-- begin EXTRACTED INFORMATION --

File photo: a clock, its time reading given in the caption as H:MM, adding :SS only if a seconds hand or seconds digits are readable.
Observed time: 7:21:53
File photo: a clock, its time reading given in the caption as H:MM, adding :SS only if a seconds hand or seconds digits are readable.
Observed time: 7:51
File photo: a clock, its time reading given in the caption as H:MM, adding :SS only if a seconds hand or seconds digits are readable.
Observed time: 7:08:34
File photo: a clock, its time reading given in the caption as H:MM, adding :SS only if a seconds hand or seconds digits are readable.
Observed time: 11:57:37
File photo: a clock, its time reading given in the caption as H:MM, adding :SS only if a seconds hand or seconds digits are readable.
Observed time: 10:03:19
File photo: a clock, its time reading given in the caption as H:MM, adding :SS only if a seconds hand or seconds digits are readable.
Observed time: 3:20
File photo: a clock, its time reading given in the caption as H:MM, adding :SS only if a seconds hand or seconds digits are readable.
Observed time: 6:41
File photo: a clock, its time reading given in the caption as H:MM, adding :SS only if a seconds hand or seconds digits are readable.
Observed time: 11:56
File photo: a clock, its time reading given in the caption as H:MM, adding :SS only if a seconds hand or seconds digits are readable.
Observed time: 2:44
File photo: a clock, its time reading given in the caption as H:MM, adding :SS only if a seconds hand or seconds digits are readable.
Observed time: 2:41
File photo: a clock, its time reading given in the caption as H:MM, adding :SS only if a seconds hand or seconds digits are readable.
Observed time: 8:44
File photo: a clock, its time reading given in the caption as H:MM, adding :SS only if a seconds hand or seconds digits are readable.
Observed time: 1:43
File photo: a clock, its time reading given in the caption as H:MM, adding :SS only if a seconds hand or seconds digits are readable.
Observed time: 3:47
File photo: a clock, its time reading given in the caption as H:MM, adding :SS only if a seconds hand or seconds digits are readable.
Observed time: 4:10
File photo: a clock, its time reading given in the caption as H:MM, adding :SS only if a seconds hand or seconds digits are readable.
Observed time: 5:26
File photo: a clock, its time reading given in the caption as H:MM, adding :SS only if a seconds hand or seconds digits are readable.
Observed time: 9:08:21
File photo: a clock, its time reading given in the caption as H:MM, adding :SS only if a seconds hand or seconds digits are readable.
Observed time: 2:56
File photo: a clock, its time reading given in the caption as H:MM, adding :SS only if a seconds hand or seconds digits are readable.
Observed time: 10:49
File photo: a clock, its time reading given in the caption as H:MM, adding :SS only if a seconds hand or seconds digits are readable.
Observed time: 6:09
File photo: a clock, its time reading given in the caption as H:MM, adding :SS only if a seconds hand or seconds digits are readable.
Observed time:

-- end EXTRACTED INFORMATION --

▶ WHAT THE EXERCISE ASKS:
Update the records above by putting "Time shown" in place of every "Observed time" and leaving all other text as it is.

▶ EXERCISE SOLUTION:
File photo: a clock, its time reading given in the caption as H:MM, adding :SS only if a seconds hand or seconds digits are readable.
Time shown: 7:21:53
File photo: a clock, its time reading given in the caption as H:MM, adding :SS only if a seconds hand or seconds digits are readable.
Time shown: 7:51
File photo: a clock, its time reading given in the caption as H:MM, adding :SS only if a seconds hand or seconds digits are readable.
Time shown: 7:08:34
File photo: a clock, its time reading given in the caption as H:MM, adding :SS only if a seconds hand or seconds digits are readable.
Time shown: 11:57:37
File photo: a clock, its time reading given in the caption as H:MM, adding :SS only if a seconds hand or seconds digits are readable.
Time shown: 10:03:19
File photo: a clock, its time reading given in the caption as H:MM, adding :SS only if a seconds hand or seconds digits are readable.
Time shown: 3:20
File photo: a clock, its time reading given in the caption as H:MM, adding :SS only if a seconds hand or seconds digits are readable.
Time shown: 6:41
File photo: a clock, its time reading given in the caption as H:MM, adding :SS only if a seconds hand or seconds digits are readable.
Time shown: 11:56
File photo: a clock, its time reading given in the caption as H:MM, adding :SS only if a seconds hand or seconds digits are readable.
Time shown: 2:44
File photo: a clock, its time reading given in the caption as H:MM, adding :SS only if a seconds hand or seconds digits are readable.
Time shown: 2:41
File photo: a clock, its time reading given in the caption as H:MM, adding :SS only if a seconds hand or seconds digits are readable.
Time shown: 8:44
File photo: a clock, its time reading given in the caption as H:MM, adding :SS only if a seconds hand or seconds digits are readable.
Time shown: 1:43
File photo: a clock, its time reading given in the caption as H:MM, adding :SS only if a seconds hand or seconds digits are readable.
Time shown: 3:47
File photo: a clock, its time reading given in the caption as H:MM, adding :SS only if a seconds hand or seconds digits are readable.
Time shown: 4:10
File photo: a clock, its time reading given in the caption as H:MM, adding :SS only if a seconds hand or seconds digits are readable.
Time shown: 5:26
File photo: a clock, its time reading given in the caption as H:MM, adding :SS only if a seconds hand or seconds digits are readable.
Time shown: 9:08:21
File photo: a clock, its time reading given in the caption as H:MM, adding :SS only if a seconds hand or seconds digits are readable.
Time shown: 2:56
File photo: a clock, its time reading given in the caption as H:MM, adding :SS only if a seconds hand or seconds digits are readable.
Time shown: 10:49
File photo: a clock, its time reading given in the caption as H:MM, adding :SS only if a seconds hand or seconds digits are readable.
Time shown: 6:09
File photo: a clock, its time reading given in the caption as H:MM, adding :SS only if a seconds hand or seconds digits are readable.
Time shown:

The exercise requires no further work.